THE PROBLEM: Restate the records in full, keeping every word as it is.

EXERCISE DATA:
────────────────

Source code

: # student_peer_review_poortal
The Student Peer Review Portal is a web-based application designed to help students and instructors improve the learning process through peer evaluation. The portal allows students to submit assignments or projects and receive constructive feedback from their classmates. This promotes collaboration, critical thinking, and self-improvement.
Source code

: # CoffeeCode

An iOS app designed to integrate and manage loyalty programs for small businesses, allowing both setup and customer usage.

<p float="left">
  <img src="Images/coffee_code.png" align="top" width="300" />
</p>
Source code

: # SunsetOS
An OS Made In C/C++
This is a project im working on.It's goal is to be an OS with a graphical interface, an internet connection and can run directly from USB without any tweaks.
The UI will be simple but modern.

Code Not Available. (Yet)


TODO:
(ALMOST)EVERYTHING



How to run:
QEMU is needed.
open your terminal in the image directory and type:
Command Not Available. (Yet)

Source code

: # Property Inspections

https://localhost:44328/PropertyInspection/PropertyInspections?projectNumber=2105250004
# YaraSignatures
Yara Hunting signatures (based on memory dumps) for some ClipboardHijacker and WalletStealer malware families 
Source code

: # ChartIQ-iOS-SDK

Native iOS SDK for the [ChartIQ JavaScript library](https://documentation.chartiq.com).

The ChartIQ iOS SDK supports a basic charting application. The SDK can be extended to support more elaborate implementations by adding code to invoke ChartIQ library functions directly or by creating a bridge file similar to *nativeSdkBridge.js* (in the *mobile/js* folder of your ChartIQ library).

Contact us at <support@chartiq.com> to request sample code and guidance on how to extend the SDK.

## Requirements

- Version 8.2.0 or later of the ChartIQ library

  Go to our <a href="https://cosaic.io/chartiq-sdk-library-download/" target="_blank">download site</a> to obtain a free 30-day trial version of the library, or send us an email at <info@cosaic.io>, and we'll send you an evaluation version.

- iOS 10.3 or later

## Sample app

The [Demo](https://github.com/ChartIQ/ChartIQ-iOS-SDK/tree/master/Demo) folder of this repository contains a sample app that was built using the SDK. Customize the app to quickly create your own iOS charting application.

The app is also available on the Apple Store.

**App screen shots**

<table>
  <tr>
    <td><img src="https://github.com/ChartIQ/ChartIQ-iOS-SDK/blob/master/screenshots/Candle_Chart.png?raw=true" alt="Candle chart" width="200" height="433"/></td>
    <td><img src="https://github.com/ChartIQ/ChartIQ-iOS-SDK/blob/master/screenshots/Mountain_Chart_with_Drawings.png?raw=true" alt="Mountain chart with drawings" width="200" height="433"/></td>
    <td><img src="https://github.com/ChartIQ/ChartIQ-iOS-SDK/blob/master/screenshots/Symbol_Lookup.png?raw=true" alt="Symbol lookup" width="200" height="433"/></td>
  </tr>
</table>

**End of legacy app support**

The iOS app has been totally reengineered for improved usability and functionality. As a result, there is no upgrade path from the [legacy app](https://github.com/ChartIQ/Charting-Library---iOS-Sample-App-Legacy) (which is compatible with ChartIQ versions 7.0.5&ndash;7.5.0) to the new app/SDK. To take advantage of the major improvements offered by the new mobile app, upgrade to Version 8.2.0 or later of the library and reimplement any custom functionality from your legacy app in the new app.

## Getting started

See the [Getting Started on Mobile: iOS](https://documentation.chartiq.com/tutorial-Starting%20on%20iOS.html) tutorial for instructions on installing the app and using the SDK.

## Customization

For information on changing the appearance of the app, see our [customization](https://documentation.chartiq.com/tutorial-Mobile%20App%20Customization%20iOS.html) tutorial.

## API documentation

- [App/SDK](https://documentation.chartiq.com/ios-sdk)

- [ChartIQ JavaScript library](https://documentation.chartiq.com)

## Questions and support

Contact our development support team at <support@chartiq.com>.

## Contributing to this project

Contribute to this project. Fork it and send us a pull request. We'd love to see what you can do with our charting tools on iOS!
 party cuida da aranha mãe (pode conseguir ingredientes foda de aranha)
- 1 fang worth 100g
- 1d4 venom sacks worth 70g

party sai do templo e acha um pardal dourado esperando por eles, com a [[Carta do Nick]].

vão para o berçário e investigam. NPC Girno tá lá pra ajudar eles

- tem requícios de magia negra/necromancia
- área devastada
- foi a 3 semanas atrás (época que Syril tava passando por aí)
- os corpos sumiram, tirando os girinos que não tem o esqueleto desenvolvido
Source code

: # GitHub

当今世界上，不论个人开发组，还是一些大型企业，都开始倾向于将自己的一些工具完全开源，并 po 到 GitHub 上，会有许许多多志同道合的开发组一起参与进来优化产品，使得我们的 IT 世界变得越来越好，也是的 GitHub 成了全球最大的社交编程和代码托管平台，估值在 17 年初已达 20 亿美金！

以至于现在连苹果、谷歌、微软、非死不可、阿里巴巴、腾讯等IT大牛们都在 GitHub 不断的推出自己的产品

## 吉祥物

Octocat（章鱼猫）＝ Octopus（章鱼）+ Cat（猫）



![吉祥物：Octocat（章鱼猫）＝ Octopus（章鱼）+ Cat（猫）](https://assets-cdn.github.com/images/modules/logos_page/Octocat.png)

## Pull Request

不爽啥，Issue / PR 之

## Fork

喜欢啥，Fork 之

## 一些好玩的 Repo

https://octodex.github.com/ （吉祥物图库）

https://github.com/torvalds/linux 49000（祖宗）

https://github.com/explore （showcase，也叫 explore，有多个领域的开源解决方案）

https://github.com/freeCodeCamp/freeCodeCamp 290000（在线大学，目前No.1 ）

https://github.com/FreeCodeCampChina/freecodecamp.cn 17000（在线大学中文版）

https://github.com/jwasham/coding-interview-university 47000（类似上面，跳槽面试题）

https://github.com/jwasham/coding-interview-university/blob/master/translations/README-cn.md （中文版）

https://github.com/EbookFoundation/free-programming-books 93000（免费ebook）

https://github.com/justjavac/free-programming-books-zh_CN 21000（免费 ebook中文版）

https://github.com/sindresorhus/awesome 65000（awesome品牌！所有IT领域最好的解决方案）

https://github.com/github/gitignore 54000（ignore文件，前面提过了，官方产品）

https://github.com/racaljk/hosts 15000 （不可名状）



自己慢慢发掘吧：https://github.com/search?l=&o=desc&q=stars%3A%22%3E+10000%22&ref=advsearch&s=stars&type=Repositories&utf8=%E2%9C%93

────────────────

EXERCISE SOLUTION:
Source code

: # student_peer_review_poortal
The Student Peer Review Portal is a web-based application designed to help students and instructors improve the learning process through peer evaluation. The portal allows students to submit assignments or projects and receive constructive feedback from their classmates. This promotes collaboration, critical thinking, and self-improvement.
Source code

: # CoffeeCode

An iOS app designed to integrate and manage loyalty programs for small businesses, allowing both setup and customer usage.

<p float="left">
  <img src="Images/coffee_code.png" align="top" width="300" />
</p>
Source code

: # SunsetOS
An OS Made In C/C++
This is a project im working on.It's goal is to be an OS with a graphical interface, an internet connection and can run directly from USB without any tweaks.
The UI will be simple but modern.

Code Not Available. (Yet)


TODO:
(ALMOST)EVERYTHING



How to run:
QEMU is needed.
open your terminal in the image directory and type:
Command Not Available. (Yet)

Source code

: # Property Inspections

https://localhost:44328/PropertyInspection/PropertyInspections?projectNumber=2105250004
# YaraSignatures
Yara Hunting signatures (based on memory dumps) for some ClipboardHijacker and WalletStealer malware families 
Source code

: # ChartIQ-iOS-SDK

Native iOS SDK for the [ChartIQ JavaScript library](https://documentation.chartiq.com).

The ChartIQ iOS SDK supports a basic charting application. The SDK can be extended to support more elaborate implementations by adding code to invoke ChartIQ library functions directly or by creating a bridge file similar to *nativeSdkBridge.js* (in the *mobile/js* folder of your ChartIQ library).

Contact us at <support@chartiq.com> to request sample code and guidance on how to extend the SDK.

## Requirements

- Version 8.2.0 or later of the ChartIQ library

  Go to our <a href="https://cosaic.io/chartiq-sdk-library-download/" target="_blank">download site</a> to obtain a free 30-day trial version of the library, or send us an email at <info@cosaic.io>, and we'll send you an evaluation version.

- iOS 10.3 or later

## Sample app

The [Demo](https://github.com/ChartIQ/ChartIQ-iOS-SDK/tree/master/Demo) folder of this repository contains a sample app that was built using the SDK. Customize the app to quickly create your own iOS charting application.

The app is also available on the Apple Store.

**App screen shots**

<table>
  <tr>
    <td><img src="https://github.com/ChartIQ/ChartIQ-iOS-SDK/blob/master/screenshots/Candle_Chart.png?raw=true" alt="Candle chart" width="200" height="433"/></td>
    <td><img src="https://github.com/ChartIQ/ChartIQ-iOS-SDK/blob/master/screenshots/Mountain_Chart_with_Drawings.png?raw=true" alt="Mountain chart with drawings" width="200" height="433"/></td>
    <td><img src="https://github.com/ChartIQ/ChartIQ-iOS-SDK/blob/master/screenshots/Symbol_Lookup.png?raw=true" alt="Symbol lookup" width="200" height="433"/></td>
  </tr>
</table>

**End of legacy app support**

The iOS app has been totally reengineered for improved usability and functionality. As a result, there is no upgrade path from the [legacy app](https://github.com/ChartIQ/Charting-Library---iOS-Sample-App-Legacy) (which is compatible with ChartIQ versions 7.0.5&ndash;7.5.0) to the new app/SDK. To take advantage of the major improvements offered by the new mobile app, upgrade to Version 8.2.0 or later of the library and reimplement any custom functionality from your legacy app in the new app.

## Getting started

See the [Getting Started on Mobile: iOS](https://documentation.chartiq.com/tutorial-Starting%20on%20iOS.html) tutorial for instructions on installing the app and using the SDK.

## Customization

For information on changing the appearance of the app, see our [customization](https://documentation.chartiq.com/tutorial-Mobile%20App%20Customization%20iOS.html) tutorial.

## API documentation

- [App/SDK](https://documentation.chartiq.com/ios-sdk)

- [ChartIQ JavaScript library](https://documentation.chartiq.com)

## Questions and support

Contact our development support team at <support@chartiq.com>.

## Contributing to this project

Contribute to this project. Fork it and send us a pull request. We'd love to see what you can do with our charting tools on iOS!
 party cuida da aranha mãe (pode conseguir ingredientes foda de aranha)
- 1 fang worth 100g
- 1d4 venom sacks worth 70g

party sai do templo e acha um pardal dourado esperando por eles, com a [[Carta do Nick]].

vão para o berçário e investigam. NPC Girno tá lá pra ajudar eles

- tem requícios de magia negra/necromancia
- área devastada
- foi a 3 semanas atrás (época que Syril tava passando por aí)
- os corpos sumiram, tirando os girinos que não tem o esqueleto desenvolvido
Source code

: # GitHub

当今世界上，不论个人开发组，还是一些大型企业，都开始倾向于将自己的一些工具完全开源，并 po 到 GitHub 上，会有许许多多志同道合的开发组一起参与进来优化产品，使得我们的 IT 世界变得越来越好，也是的 GitHub 成了全球最大的社交编程和代码托管平台，估值在 17 年初已达 20 亿美金！

以至于现在连苹果、谷歌、微软、非死不可、阿里巴巴、腾讯等IT大牛们都在 GitHub 不断的推出自己的产品

## 吉祥物

Octocat（章鱼猫）＝ Octopus（章鱼）+ Cat（猫）



![吉祥物：Octocat（章鱼猫）＝ Octopus（章鱼）+ Cat（猫）](https://assets-cdn.github.com/images/modules/logos_page/Octocat.png)

## Pull Request

不爽啥，Issue / PR 之

## Fork

喜欢啥，Fork 之

## 一些好玩的 Repo

https://octodex.github.com/ （吉祥物图库）

https://github.com/torvalds/linux 49000（祖宗）

https://github.com/explore （showcase，也叫 explore，有多个领域的开源解决方案）

https://github.com/freeCodeCamp/freeCodeCamp 290000（在线大学，目前No.1 ）

https://github.com/FreeCodeCampChina/freecodecamp.cn 17000（在线大学中文版）

https://github.com/jwasham/coding-interview-university 47000（类似上面，跳槽面试题）

https://github.com/jwasham/coding-interview-university/blob/master/translations/README-cn.md （中文版）

https://github.com/EbookFoundation/free-programming-books 93000（免费ebook）

https://github.com/justjavac/free-programming-books-zh_CN 21000（免费 ebook中文版）

https://github.com/sindresorhus/awesome 65000（awesome品牌！所有IT领域最好的解决方案）

https://github.com/github/gitignore 54000（ignore文件，前面提过了，官方产品）

https://github.com/racaljk/hosts 15000 （不可名状）



自己慢慢发掘吧：https://github.com/search?l=&o=desc&q=stars%3A%22%3E+10000%22&ref=advsearch&s=stars&type=Repositories&utf8=%E2%9C%93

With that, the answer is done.